Deliberate Diets as a Lifestyle with Rheumatoid Arthritis
By Elizabeth Hinojosa
Vectra® Patient Ambassador Beth shares her experience managing her rheumatoid arthritis (RA) and how diet and the Vectra test played a role in her treatment plan.
Receiving an RA diagnosis is like entering a new world where all the rules of engagement are rewritten, and you find yourself having to learn what works, what doesn’t, and all kinds of new ways to manage the body you’ve lived in for years. When I received my RA diagnosis, one of the first questions I asked my rheumatologist was whether this condition could be managed with diet. Immediately and emphatically, my doctor told me that my RA must be treated with medication – otherwise, I would end up in a wheelchair.
My rheumatologist’s response made a deep impression. I wanted to do everything I could to ensure I did not end up in a wheelchair. We started my treatment with one medication, but as I experienced pain and other symptoms and we struggled to find what worked for me, I was prescribed another medication, then another, then another, until I found myself taking multiple medications.
The worst part about all of it was that I felt terrible. Even on treatments I was feeling really sick and desperate. I began to look at diet at the urging of a friend who encouraged me to see a holistic doctor.
I began working with a holistic doctor on my diet and nutrition. I educated myself and read books. When I was growing up, my family, like many others at the time, included all kinds of processed foods in our daily diets, so what I was learning from the holistic doctor and the books I was reading was a huge lifestyle shift for me.
I completely changed my diet. I learned so much about how food affects how you feel, your general health and how it can even impact your medical conditions. With my new diet, I learned to eat things in their natural form, shopping the perimeter of the grocery store, buying high-quality meats and eggs, and focusing on what grew in the ground. As you can imagine, our grocery bill doubled, but my husband was impressed when he tallied our out-of-pocket medical costs and saw that they had decreased significantly.
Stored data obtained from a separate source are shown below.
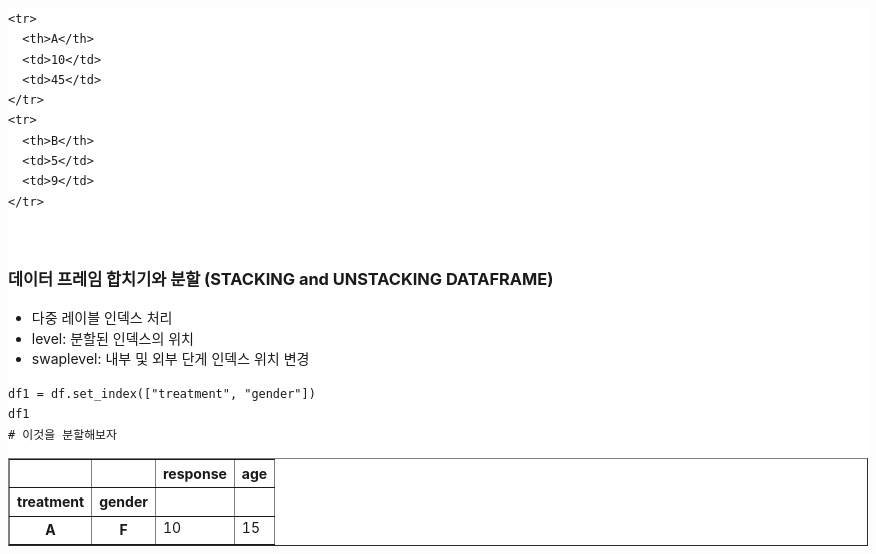     <tr>
      <th>A</th>
      <td>10</td>
      <td>45</td>
    </tr>
    <tr>
      <th>B</th>
      <td>5</td>
      <td>9</td>
    </tr>
  </tbody>
</table>
</div>



<a id="40"></a> <br>
### 데이터 프레임 합치기와 분할  (STACKING and UNSTACKING DATAFRAME)
* 다중 레이블 인덱스 처리
* level: 분할된 인덱스의 위치
* swaplevel: 내부 및 외부 단게 인덱스 위치 변경


```
df1 = df.set_index(["treatment", "gender"])
df1
# 이것을 분할해보자 
```




<div>
<style scoped>
    .dataframe tbody tr th:only-of-type {
        vertical-align: middle;
    }

    .dataframe tbody tr th {
        vertical-align: top;
    }
    
    .dataframe thead th {
        text-align: right;
    }
</style>
<table border="1" class="dataframe">
  <thead>
    <tr style="text-align: right;">
      <th></th>
      <th></th>
      <th>response</th>
      <th>age</th>
    </tr>
    <tr>
      <th>treatment</th>
      <th>gender</th>
      <th></th>
      <th></th>
    </tr>
  </thead>
  <tbody>
    <tr>
      <th rowspan="2" valign="top">A</th>
      <th>F</th>
      <td>10</td>
      <td>15</td>
    </tr>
Even better – and most importantly – I felt so good, so healthy, better than ever before – even though I was completely off all medications, including pain medications. I really believed that this diet was a miracle that had cured my RA. My Vectra Score previously had been 49, a measure of high disease activity. Impacted by my new healthier way of eating, my Vectra Score went down to 37, in moderate range.
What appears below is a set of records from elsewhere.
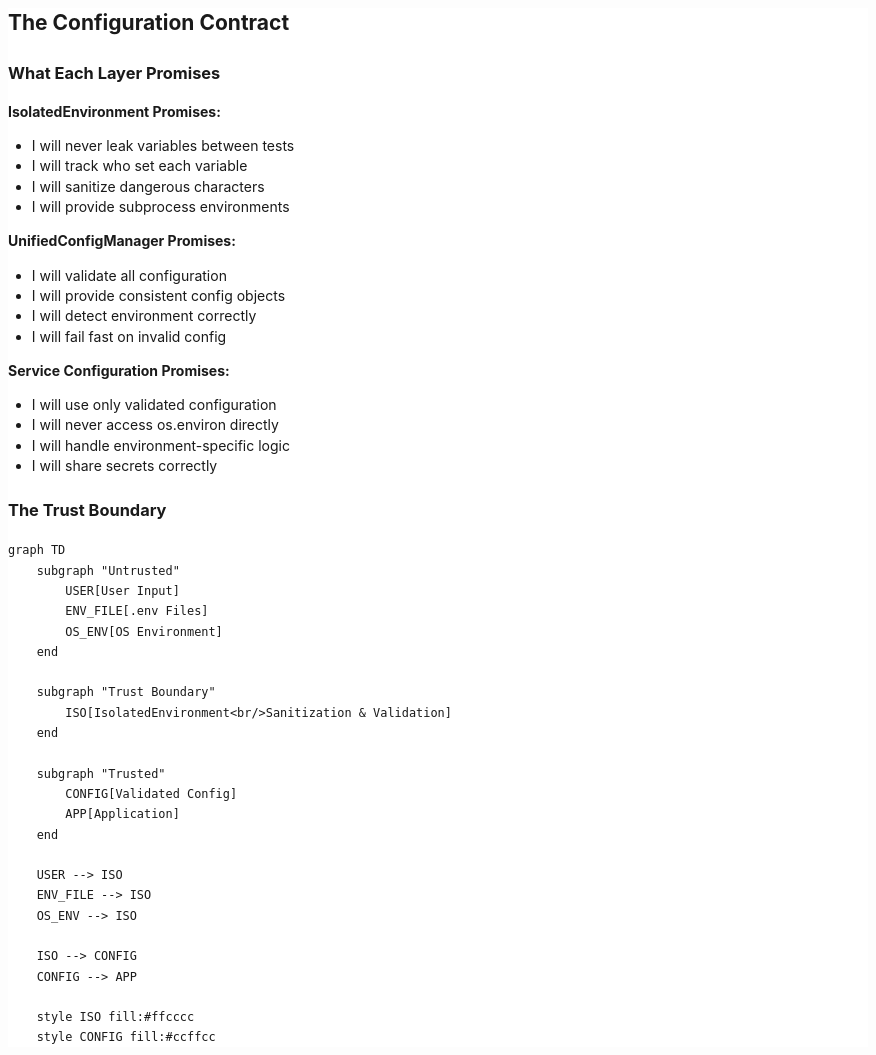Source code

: ## The Configuration Contract

### What Each Layer Promises

**IsolatedEnvironment Promises:**
- I will never leak variables between tests
- I will track who set each variable
- I will sanitize dangerous characters
- I will provide subprocess environments

**UnifiedConfigManager Promises:**
- I will validate all configuration
- I will provide consistent config objects
- I will detect environment correctly
- I will fail fast on invalid config

**Service Configuration Promises:**
- I will use only validated configuration
- I will never access os.environ directly
- I will handle environment-specific logic
- I will share secrets correctly

### The Trust Boundary

```mermaid
graph TD
    subgraph "Untrusted"
        USER[User Input]
        ENV_FILE[.env Files]
        OS_ENV[OS Environment]
    end
    
    subgraph "Trust Boundary"
        ISO[IsolatedEnvironment<br/>Sanitization & Validation]
    end
    
    subgraph "Trusted"
        CONFIG[Validated Config]
        APP[Application]
    end
    
    USER --> ISO
    ENV_FILE --> ISO
    OS_ENV --> ISO
    
    ISO --> CONFIG
    CONFIG --> APP
    
    style ISO fill:#ffcccc
    style CONFIG fill:#ccffcc
```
Sadly, after a few years, those days came to an end, and I learned a really hard lesson that ultimately, there was no diet cure for RA. Symptoms started to creep back even though I was following the diet very strictly, and I began to feel worse. The pain returned, and I found myself considering again the role of medication in treating my RA.
For me, the right decision was to move back to medication. I’m now on a biologic, and I wear a weekly pain patch. I continue to follow the diet because it changed my perspective and my lifestyle; however, I also believe in balance. Life throws a lot of stressful situations our way, whether it’s the weather, life events, or just general daily stress, and in those times, diet may not be enough. I’m so grateful for what I’ve learned and that I’m able to provide a healthier lifestyle for my family.
I’ve been able to utilize my nutritional knowledge and maintain my healthy habits during stressful times like the holiday season when I’m surrounded by foods that aren’t really conducive to healthy living. Here are a few tips that help me stay successful.
Plan ahead. As a working mom, I always prep for the week ahead, using “Monday” through “Sunday” bins that are spread across my kitchen counters. I have a plan for the week and know the ingredients I need for each day. Knowing what’s on the menu for the day and having the ingredients ready makes it so much easier to avoid the temptation of easy, but less healthy foods when I was feeling tired.
Keep healthy snacks available. Most of us like to munch, so when treats are so easily available, it’s tempting to reach for them. I make sure to have nuts, fruits, and berries always available. I find if I don’t have those choices, I end up making bad choices.
Surround yourself with support. As a parent going to various playdates and social activities, it would be easy to get derailed. Fortunately, I’ve surrounded myself with people with shared beliefs on healthy living, which makes it so much easier to follow through.
Start small. I’ll admit that at first, I didn’t follow my own advice – I was at such a point that I just went all in, headfirst. However, I’ve come to understand that even one small change can lead to another, which can lead to another. Before long, you’ve implemented a lot of the change you were hoping for.
Track inflammation levels. Using Vectra to track my RA gives me and my doctor insight into my inflammation and if my treatment is working. I use the myVectra patient portal to view my results and can even track daily symptoms and connect with others in the RA community.
Diet and healthy living are a lifelong journey. Some days I do better than others. The important thing is to have a goal and to work toward it, forgive yourself when you miss, and pick yourself up to try again.
*The perspectives shared in this post are personal to our Patient Ambassador, and do not constitute medical advice. Always consult a doctor before starting or stopping a medication or specific diet or exercise plan.